-- About this exercise --
Which lines in the entries below contain the string "brown"? Show each of them in full.

+---+

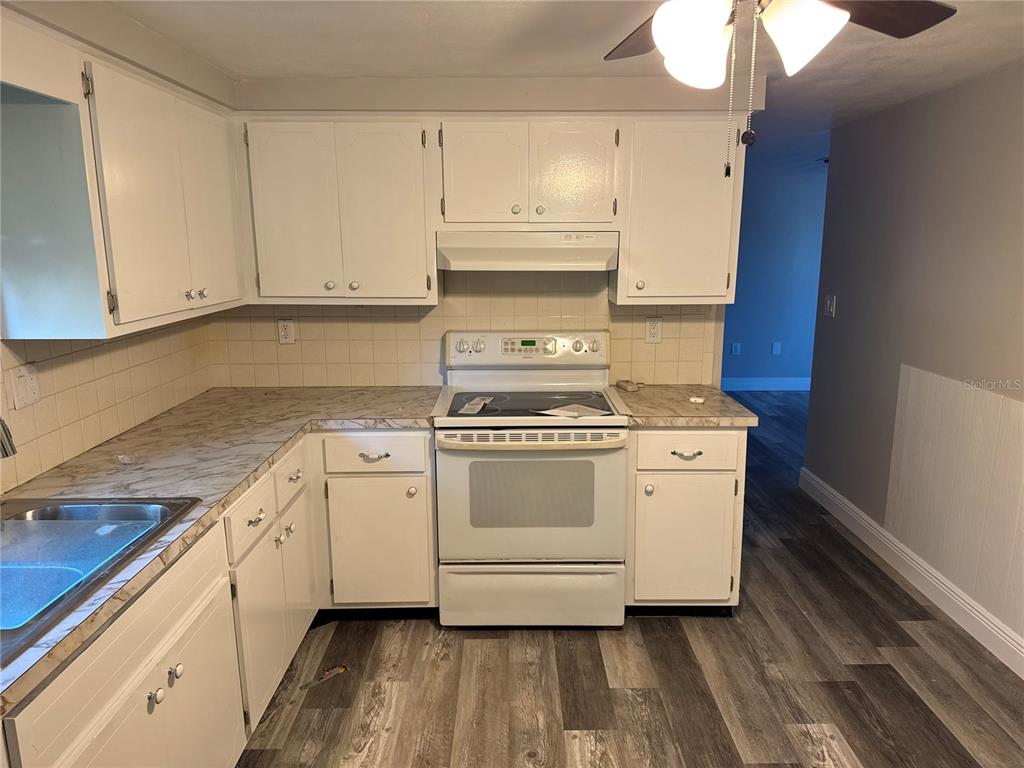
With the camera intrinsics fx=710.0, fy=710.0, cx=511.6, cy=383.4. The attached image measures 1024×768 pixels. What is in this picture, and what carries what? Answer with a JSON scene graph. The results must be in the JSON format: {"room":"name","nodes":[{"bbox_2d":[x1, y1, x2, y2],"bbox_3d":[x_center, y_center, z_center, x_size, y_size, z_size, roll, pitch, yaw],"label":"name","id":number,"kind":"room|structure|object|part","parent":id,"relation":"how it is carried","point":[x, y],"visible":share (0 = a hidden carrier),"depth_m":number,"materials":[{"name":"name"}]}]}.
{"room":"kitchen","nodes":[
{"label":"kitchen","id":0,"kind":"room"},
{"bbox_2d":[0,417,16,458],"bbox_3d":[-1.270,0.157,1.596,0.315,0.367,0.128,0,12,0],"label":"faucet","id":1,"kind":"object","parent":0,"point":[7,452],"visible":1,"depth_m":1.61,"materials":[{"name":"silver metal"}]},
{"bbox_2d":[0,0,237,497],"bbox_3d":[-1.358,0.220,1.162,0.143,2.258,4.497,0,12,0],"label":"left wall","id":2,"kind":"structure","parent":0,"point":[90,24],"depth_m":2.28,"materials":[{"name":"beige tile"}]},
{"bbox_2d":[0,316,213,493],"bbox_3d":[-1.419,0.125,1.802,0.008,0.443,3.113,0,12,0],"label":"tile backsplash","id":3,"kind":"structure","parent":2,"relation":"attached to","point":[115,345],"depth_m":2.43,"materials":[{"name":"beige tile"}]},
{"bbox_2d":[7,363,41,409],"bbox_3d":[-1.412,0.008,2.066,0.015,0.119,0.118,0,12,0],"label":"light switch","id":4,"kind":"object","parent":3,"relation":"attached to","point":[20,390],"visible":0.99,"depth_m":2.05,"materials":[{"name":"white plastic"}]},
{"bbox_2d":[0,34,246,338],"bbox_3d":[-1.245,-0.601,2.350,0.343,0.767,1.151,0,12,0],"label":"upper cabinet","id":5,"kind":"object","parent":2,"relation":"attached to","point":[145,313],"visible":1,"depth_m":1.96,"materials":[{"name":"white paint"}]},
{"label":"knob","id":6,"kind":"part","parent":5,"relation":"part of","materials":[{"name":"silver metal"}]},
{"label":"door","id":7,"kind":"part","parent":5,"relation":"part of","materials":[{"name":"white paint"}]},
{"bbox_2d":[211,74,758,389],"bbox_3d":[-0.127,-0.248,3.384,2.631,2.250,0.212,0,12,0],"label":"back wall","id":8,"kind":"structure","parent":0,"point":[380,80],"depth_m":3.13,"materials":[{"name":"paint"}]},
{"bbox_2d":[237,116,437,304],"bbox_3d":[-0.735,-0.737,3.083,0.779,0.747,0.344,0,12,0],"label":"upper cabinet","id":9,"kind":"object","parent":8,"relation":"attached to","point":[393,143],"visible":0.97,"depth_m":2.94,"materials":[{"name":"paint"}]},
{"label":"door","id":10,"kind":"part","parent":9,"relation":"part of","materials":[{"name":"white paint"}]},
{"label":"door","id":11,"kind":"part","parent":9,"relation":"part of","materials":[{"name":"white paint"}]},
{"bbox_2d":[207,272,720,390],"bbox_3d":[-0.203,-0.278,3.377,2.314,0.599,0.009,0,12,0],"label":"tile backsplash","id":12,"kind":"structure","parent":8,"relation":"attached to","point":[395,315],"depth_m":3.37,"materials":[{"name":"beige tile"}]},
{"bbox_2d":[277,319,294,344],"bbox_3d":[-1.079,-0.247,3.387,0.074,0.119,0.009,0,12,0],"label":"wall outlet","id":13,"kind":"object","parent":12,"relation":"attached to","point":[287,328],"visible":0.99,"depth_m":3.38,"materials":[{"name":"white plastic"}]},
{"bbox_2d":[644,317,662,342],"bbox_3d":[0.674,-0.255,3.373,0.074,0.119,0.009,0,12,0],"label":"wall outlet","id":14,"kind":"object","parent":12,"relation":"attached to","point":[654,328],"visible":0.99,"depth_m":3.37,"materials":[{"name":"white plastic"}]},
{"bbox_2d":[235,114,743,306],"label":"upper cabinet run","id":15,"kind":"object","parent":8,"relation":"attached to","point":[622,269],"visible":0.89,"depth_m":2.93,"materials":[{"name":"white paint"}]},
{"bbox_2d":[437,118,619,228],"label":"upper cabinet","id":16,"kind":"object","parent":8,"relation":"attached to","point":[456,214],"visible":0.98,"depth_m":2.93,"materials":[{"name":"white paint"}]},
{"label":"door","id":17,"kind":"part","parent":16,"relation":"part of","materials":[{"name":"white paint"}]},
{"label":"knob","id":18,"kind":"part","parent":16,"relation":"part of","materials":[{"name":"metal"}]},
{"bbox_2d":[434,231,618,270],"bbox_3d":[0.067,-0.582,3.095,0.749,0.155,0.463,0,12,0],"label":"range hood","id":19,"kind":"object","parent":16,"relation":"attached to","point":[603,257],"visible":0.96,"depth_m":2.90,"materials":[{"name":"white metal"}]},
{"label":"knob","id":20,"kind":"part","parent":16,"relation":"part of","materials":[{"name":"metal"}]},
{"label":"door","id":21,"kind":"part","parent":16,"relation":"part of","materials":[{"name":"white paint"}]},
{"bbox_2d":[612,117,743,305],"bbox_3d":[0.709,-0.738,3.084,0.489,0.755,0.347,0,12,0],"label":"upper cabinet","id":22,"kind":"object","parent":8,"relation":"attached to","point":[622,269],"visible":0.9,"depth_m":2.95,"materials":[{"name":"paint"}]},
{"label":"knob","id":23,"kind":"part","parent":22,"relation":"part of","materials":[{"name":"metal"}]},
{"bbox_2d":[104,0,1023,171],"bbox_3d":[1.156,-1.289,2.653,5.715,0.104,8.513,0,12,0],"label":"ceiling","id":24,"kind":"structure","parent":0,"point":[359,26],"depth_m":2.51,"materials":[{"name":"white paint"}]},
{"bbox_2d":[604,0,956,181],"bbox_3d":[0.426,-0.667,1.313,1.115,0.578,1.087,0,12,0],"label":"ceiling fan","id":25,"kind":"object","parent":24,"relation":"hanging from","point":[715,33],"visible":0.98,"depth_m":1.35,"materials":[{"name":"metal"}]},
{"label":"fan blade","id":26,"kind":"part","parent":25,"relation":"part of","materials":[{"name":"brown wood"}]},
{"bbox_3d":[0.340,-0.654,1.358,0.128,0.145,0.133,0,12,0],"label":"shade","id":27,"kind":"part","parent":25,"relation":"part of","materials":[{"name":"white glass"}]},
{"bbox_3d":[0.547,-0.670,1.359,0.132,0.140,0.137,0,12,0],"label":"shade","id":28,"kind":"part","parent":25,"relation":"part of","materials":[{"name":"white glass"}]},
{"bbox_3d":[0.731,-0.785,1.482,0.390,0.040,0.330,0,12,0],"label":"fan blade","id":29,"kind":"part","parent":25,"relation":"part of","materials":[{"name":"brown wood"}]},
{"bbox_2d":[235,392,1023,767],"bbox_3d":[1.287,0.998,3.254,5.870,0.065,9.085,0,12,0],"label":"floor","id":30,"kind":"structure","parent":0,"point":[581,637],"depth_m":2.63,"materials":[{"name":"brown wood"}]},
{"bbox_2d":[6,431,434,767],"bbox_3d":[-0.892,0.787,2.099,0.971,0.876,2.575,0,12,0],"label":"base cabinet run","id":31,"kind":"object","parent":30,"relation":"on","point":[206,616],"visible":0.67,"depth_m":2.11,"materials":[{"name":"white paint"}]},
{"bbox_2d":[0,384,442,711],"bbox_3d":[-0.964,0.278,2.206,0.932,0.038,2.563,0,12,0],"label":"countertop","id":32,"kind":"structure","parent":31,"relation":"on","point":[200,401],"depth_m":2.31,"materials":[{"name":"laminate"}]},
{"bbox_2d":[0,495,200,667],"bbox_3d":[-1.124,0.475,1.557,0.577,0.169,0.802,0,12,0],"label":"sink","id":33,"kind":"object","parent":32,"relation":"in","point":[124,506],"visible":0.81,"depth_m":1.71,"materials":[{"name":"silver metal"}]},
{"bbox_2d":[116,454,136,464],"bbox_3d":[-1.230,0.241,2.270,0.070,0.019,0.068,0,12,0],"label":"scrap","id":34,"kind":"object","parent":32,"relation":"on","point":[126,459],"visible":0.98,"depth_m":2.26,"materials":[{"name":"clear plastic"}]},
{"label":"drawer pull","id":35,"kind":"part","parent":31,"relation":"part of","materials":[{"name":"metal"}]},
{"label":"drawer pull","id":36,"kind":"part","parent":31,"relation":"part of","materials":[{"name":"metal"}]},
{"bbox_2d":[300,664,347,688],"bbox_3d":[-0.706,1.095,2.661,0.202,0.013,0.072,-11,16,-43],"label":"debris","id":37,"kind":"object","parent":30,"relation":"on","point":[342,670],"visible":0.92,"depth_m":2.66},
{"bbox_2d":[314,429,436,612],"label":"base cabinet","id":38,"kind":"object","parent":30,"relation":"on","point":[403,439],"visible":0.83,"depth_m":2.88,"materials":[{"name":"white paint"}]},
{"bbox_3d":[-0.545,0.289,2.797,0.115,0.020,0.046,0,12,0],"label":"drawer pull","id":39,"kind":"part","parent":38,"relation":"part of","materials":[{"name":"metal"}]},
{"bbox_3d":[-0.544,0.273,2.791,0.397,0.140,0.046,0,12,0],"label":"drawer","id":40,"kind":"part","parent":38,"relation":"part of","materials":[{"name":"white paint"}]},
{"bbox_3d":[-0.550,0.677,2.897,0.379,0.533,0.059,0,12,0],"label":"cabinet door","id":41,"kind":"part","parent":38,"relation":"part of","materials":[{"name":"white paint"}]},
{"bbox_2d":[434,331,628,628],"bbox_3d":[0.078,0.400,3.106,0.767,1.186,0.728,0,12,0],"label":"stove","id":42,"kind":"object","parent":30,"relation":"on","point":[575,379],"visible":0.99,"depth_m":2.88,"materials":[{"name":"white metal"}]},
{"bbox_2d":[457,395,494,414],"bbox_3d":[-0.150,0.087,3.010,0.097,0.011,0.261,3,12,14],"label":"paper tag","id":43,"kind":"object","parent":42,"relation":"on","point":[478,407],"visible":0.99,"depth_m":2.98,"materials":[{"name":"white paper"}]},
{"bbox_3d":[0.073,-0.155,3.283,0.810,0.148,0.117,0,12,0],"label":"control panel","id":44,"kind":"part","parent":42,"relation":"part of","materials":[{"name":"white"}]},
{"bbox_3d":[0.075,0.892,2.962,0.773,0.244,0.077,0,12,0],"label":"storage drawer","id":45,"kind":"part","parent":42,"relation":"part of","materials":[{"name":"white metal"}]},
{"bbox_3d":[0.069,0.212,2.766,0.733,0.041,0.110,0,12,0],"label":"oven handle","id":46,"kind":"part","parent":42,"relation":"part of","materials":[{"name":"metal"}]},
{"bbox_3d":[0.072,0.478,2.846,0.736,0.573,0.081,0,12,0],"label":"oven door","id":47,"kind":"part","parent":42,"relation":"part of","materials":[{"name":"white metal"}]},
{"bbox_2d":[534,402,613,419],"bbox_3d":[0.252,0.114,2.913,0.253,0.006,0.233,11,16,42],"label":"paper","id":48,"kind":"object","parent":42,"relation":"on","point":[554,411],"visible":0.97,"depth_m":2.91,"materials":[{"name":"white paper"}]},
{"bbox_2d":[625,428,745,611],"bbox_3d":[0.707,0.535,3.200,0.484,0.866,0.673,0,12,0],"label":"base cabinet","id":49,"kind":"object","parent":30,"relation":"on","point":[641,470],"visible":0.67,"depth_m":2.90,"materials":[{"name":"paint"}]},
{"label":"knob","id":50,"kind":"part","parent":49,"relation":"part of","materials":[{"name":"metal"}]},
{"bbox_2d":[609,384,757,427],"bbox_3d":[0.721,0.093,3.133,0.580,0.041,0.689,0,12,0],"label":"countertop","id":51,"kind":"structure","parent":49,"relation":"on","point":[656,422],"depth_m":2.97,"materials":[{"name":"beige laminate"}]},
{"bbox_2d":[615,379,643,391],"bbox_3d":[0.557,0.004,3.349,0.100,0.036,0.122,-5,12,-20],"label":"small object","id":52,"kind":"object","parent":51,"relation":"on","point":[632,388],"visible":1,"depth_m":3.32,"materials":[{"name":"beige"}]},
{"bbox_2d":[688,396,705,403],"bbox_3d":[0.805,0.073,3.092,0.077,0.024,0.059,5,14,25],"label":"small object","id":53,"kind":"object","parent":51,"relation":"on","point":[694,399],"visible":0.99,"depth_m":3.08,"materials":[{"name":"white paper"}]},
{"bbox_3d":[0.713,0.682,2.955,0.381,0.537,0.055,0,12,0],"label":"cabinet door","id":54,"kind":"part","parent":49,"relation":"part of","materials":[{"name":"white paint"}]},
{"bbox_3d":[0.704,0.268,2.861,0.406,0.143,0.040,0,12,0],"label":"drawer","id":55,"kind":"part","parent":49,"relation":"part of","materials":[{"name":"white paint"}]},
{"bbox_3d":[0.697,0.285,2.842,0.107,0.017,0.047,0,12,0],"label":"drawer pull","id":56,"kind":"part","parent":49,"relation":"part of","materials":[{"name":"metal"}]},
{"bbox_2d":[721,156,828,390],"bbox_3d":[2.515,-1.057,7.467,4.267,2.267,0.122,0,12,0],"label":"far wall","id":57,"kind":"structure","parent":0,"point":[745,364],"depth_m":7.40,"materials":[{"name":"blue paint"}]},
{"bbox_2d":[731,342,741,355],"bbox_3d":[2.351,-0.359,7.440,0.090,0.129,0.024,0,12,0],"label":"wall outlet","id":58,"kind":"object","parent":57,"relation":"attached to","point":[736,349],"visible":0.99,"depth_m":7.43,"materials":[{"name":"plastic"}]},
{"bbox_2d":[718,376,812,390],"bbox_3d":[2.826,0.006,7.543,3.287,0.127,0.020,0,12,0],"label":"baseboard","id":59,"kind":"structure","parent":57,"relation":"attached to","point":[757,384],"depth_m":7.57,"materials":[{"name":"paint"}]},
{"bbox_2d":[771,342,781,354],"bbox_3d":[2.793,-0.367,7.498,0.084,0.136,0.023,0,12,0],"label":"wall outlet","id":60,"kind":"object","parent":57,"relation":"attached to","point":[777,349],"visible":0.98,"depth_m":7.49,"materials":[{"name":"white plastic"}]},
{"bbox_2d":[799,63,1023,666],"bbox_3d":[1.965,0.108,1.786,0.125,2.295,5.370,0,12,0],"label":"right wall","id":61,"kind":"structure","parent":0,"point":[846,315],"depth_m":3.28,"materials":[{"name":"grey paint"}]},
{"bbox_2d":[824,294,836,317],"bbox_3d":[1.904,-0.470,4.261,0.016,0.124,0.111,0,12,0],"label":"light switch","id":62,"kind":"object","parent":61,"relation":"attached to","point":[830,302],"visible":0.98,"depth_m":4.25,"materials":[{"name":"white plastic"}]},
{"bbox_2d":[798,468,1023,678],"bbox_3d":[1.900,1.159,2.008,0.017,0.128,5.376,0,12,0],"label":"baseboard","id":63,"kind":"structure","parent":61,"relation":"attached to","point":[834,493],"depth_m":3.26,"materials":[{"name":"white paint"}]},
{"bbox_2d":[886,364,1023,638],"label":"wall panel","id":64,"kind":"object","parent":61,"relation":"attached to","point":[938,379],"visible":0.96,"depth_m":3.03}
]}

+---+

-- The answer --
{"label":"fan blade","id":26,"kind":"part","parent":25,"relation":"part of","materials":[{"name":"brown wood"}]},
{"bbox_3d":[0.731,-0.785,1.482,0.390,0.040,0.330,0,12,0],"label":"fan blade","id":29,"kind":"part","parent":25,"relation":"part of","materials":[{"name":"brown wood"}]},
{"bbox_2d":[235,392,1023,767],"bbox_3d":[1.287,0.998,3.254,5.870,0.065,9.085,0,12,0],"label":"floor","id":30,"kind":"structure","parent":0,"point":[581,637],"depth_m":2.63,"materials":[{"name":"brown wood"}]},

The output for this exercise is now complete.